Text section -
--------------------------------

The WHO “may have missed the opportunity to be aggressive and get ahead of the epidemic,”  Dr. Georges Benjamin, executive director of the American Public Health Association, told Fortune on Saturday.

The committee has stated “they will be more assertive and forward-leaning if they find it had escaped their detection and they begin to see it in new at-risk populations. A recipe for failure,” Benjamin said via text.

Dr. Panagis Galiatsatos, an assistant professor at Johns Hopkins’ Division of Pulmonary & Critical Care Medicine and an ICU doctor, told Fortune on Saturday that he had “no concern” with the decision.

There is a “good emphasis on understanding what to do with cases,” as well as on making vaccines available, he said via text.

“It’s not being undermined—it is at epidemic levels and countries are taking it seriously,” he added.

Dr. Amesh Adalja, a senior scholar at the John Hopkins Center for Health Security, told Fortune on Saturday shortly before the WHO’s announcement that there have been few hospitalizations.

“In general, this has been mild,” he said of the outbreak, adding that the lack of severity may be due to cases in developed nations with good healthcare and cases occurring in younger individuals.

“Monkeypox doesn’t have the ability to cause death and destruction in a way we saw during COVID,” he said.

WHO emergency committees only currently exist for COVID-19 and polio. Seven additional past emergency committees have previously been convened for diseases including Ebola, H1N1, and MERS.

Method of spread continues to vex researchers

As the virus continues to move beyond Africa, where it’s endemic, via an atypical pattern, scientists are rushing to figure out just how it’s spreading.

--------------------------------

Brief A - Transcribe the part of the monkeypox text starting at "Dr. Amesh Adalja, a" and ending at "in younger individuals.".
Brief B - Go on with the monkeypox outbreak text from where it stops.

Exercise data -
--------------------------------

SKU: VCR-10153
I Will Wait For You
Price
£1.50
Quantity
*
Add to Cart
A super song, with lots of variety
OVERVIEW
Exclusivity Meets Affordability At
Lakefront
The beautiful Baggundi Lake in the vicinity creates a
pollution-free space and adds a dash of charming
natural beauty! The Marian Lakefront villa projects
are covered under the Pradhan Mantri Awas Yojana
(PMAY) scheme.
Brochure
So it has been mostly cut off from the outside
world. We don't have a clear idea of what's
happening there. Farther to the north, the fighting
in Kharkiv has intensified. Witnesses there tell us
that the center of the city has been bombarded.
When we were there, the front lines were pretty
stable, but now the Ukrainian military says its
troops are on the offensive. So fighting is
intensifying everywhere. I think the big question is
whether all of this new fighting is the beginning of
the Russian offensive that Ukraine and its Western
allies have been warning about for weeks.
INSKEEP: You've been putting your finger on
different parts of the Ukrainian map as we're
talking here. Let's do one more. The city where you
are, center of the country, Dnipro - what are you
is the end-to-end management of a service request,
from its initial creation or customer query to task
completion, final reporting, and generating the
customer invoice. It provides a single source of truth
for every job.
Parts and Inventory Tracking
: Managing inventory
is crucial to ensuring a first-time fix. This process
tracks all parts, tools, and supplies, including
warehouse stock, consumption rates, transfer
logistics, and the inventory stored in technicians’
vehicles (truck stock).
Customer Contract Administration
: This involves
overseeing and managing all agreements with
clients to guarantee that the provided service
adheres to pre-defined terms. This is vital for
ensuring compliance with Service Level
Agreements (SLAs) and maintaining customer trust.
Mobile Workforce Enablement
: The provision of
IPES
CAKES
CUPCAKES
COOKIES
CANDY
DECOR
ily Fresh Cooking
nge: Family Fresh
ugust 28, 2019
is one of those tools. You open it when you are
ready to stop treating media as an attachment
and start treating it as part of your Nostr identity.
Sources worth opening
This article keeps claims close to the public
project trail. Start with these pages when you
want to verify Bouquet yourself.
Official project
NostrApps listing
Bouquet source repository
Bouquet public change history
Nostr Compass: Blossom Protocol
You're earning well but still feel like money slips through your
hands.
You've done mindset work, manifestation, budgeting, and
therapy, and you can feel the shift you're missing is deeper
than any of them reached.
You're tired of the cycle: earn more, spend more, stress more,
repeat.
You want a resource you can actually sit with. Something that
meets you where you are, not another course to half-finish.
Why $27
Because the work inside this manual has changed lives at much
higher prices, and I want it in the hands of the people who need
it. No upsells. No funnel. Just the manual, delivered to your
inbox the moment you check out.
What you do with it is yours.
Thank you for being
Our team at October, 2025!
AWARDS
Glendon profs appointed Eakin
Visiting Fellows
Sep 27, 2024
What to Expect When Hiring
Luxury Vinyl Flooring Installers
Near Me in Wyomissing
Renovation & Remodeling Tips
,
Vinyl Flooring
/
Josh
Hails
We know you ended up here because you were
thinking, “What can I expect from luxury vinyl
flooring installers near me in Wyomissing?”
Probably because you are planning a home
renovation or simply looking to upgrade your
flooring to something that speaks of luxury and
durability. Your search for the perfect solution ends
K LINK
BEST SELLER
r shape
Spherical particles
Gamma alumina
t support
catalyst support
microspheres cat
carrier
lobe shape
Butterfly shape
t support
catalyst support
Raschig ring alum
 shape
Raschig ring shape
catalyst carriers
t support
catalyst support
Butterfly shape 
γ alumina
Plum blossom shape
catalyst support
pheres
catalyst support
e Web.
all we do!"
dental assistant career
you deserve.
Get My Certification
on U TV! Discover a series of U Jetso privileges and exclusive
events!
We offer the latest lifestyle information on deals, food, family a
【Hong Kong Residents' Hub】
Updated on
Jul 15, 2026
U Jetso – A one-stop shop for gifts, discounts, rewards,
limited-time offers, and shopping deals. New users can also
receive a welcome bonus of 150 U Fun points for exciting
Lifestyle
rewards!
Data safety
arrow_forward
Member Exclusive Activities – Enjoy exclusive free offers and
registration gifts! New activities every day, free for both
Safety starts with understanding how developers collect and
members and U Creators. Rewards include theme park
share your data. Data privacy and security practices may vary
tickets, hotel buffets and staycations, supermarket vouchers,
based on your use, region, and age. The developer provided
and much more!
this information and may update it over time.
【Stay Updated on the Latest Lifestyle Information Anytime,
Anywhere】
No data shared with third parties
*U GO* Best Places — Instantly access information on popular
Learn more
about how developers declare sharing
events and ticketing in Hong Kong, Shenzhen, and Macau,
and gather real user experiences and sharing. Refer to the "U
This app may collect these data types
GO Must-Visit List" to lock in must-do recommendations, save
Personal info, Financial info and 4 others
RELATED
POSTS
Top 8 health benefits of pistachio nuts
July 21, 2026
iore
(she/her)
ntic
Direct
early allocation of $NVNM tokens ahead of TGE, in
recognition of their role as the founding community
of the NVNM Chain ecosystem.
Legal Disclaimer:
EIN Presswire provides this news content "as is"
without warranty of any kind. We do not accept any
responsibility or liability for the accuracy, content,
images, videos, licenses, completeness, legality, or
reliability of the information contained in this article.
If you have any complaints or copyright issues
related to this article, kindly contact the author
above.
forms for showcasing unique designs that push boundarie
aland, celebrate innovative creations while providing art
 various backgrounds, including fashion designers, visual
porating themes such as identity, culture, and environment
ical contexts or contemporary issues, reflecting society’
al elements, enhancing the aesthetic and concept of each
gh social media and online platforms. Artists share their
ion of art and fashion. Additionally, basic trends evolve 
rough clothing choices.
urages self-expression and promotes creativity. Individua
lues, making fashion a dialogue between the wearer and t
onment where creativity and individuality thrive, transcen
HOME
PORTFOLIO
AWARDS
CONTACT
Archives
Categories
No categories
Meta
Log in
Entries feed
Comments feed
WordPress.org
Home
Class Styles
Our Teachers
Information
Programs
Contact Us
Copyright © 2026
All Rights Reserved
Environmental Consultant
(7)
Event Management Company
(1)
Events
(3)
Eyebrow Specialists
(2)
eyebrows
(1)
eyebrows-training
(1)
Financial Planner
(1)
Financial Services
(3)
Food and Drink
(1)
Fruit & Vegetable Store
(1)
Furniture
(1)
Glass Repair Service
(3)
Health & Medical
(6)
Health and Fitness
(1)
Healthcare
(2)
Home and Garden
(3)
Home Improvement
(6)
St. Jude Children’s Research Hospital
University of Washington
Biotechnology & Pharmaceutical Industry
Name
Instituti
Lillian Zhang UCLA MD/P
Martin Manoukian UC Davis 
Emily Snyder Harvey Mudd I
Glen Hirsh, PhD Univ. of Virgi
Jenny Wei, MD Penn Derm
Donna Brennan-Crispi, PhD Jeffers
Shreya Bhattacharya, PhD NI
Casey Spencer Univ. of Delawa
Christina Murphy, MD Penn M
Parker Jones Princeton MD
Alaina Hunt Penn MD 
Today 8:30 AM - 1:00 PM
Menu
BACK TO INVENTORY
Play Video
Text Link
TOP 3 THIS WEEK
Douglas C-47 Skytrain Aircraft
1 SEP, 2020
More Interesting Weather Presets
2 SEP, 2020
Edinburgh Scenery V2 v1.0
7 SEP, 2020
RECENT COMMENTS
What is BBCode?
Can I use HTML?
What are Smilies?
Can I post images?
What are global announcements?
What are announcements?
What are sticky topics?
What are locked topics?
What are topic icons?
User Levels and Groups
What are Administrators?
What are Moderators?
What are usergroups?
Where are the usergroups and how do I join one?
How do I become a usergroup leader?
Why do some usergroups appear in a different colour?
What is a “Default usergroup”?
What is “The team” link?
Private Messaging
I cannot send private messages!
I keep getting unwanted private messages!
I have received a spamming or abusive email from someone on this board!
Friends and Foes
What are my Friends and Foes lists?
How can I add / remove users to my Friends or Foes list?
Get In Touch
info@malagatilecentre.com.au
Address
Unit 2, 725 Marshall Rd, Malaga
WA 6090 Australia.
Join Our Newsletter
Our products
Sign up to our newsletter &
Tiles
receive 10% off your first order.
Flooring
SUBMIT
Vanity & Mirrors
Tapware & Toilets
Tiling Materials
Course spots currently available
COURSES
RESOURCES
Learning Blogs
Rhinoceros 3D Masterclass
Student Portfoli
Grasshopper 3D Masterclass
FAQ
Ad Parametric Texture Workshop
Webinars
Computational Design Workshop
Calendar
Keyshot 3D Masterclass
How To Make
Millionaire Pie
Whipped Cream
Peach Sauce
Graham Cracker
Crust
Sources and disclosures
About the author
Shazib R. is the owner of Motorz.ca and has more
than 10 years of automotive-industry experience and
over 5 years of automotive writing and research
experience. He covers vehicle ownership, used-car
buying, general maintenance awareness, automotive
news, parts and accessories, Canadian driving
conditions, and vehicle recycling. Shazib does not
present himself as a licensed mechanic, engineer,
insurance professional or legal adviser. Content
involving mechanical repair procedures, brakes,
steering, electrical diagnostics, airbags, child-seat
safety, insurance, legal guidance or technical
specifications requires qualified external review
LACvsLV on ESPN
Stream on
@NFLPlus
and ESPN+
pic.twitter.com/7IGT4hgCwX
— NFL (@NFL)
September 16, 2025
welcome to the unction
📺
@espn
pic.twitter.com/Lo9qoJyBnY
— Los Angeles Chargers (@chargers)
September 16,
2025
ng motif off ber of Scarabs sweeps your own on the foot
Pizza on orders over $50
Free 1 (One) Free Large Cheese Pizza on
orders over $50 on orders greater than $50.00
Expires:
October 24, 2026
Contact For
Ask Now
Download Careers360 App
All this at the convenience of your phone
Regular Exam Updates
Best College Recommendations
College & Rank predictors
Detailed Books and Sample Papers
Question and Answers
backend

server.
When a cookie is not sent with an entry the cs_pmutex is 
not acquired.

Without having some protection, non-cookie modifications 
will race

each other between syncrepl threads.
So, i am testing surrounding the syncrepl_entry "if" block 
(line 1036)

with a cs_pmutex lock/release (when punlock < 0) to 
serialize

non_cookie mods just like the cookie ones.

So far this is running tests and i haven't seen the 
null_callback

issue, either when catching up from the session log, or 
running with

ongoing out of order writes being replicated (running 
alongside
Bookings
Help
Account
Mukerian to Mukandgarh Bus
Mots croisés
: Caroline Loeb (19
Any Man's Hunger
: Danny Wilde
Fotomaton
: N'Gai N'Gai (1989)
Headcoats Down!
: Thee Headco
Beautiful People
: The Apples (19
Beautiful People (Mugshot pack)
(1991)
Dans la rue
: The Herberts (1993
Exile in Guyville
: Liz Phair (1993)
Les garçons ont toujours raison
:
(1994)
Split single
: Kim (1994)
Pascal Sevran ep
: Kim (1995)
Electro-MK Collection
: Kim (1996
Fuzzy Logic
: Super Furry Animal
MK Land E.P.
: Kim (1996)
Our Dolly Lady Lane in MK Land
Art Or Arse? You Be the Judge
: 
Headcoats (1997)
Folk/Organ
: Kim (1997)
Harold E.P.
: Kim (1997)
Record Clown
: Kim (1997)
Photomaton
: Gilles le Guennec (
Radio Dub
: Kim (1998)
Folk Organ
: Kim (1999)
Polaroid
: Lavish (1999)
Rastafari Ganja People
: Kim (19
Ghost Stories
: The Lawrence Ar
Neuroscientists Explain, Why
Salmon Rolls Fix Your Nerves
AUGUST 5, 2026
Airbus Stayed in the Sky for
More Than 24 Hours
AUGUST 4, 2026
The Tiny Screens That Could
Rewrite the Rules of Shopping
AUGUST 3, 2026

--------------------------------

Answer box A -
Dr. Amesh Adalja, a senior scholar at the John Hopkins Center for Health Security, told Fortune on Saturday shortly before the WHO’s announcement that there have been few hospitalizations.

“In general, this has been mild,” he said of the outbreak, adding that the lack of severity may be due to cases in developed nations with good healthcare and cases occurring in younger individuals.

Answer box B -
Monkeypox is usually found in rural African areas where people have close contact with infected rats and squirrels. Recent cases, however, have occurred in countries where the virus has not previously been seen, and in individuals without a travel history, indicating that it likely has been circulating unnoticed for some time.

The virus is typically transmitted from human to human through close contact, which may include sex and could include contact with personal items like sheets and clothing. While not considered a sexually transmitted infection, public health officials say many recent cases have been found among men who have sex with men, and note that it’s difficult to tease out sexual transmission from close-contact transmission. Airborne transmission is known to be possible but has yet to be confirmed.

With smallpox declared eradicated by the WHO in 1980 and the vaccine, which works on monkeypox, no longer widely administered, the population has a low level of immunity against poxviruses, World Health Organization officials have said. That means transmission into the wider population could occur.

Symptoms are similar to but milder than those of smallpox, according to the CDC. Initial symptoms usually include fever, headache, muscle aches, and exhaustion. Within one to three days, patients develop a rash, usually starting on the face and then spreading to other parts of the body. Lesions progress through various stages before scabbing. The illness usually lasts two to four weeks. The typical incubation period is seven to 14 days but can range from five to 21 days.

But symptoms in new cases appear to differ from that of classic cases—at least in some instances—with recent reports of lesions more subtle than usual and some cases involving just one lesion, health officials have said.